The story makes the not-very-profound observation that the U.S. Senate race coming up in 2006 will attract national attention, not too hard to figure out since the battle between the two old parties for control of the various parts of the federal government is ongoing, and each jostles fiercely with the other for any advantage.
Senator Bill Frist is retiring. Good.
He is just another big-government Republican, but he is, for some reason, important in politics, being the majority leader in the Senate, and being a likely candidate for president, which tells us something about the quality or lack thereof of old-party candidates.
In the story is discussion from one Larry Sabato, identified as director of the University of Virginia's Center for Politics, and apparently the only non-candidate ever applied to for discussion of American politics.

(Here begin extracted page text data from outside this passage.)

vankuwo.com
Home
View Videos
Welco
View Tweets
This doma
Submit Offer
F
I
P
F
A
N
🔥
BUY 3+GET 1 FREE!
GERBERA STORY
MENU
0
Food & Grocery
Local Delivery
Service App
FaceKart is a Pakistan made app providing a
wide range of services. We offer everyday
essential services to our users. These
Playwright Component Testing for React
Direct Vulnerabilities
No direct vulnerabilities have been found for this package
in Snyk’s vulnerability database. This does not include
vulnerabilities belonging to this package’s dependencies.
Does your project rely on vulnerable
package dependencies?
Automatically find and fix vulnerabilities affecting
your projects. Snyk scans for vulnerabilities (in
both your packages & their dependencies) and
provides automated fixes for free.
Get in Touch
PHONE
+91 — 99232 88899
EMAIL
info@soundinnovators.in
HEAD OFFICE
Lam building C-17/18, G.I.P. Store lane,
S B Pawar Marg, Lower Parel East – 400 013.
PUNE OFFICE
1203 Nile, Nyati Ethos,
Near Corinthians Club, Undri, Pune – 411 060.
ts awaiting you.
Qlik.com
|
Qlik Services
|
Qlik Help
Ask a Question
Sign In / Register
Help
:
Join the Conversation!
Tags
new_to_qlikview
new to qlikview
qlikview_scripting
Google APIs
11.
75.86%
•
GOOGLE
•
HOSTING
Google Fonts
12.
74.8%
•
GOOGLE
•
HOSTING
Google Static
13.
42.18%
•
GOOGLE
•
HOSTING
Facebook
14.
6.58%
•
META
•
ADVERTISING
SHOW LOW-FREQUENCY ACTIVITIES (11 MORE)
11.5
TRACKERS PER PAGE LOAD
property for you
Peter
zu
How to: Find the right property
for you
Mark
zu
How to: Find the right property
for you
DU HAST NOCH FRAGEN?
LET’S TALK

Not to take away from Dr. Sabato's expertise, but surely there are other people just as expert, SOMEwhere in the country, who could be interviewed at least once in a while.
The story, by a staff writer, contains this sentence: "Tennessee, Maryland, Minnesota and Vermont each have an open Senate seat in 2006 ..."
What is really puzzling is why apparently no "copy editor," if there really is anyone on the paper's staff who qualifies for that title, ever seems to know about noun-verb agreement. Reporters should get it right, of course, but certainly some editor should catch such errors.
Constantly, the Times Free Press publishes that kind of sloppy sentence with noun-verb disagreement, many of which we have referenced here.
It is reminiscent of Casey Stengel's asking, while managing the hapless early New York Mets, "Doesn't anybody here know how to play this game?"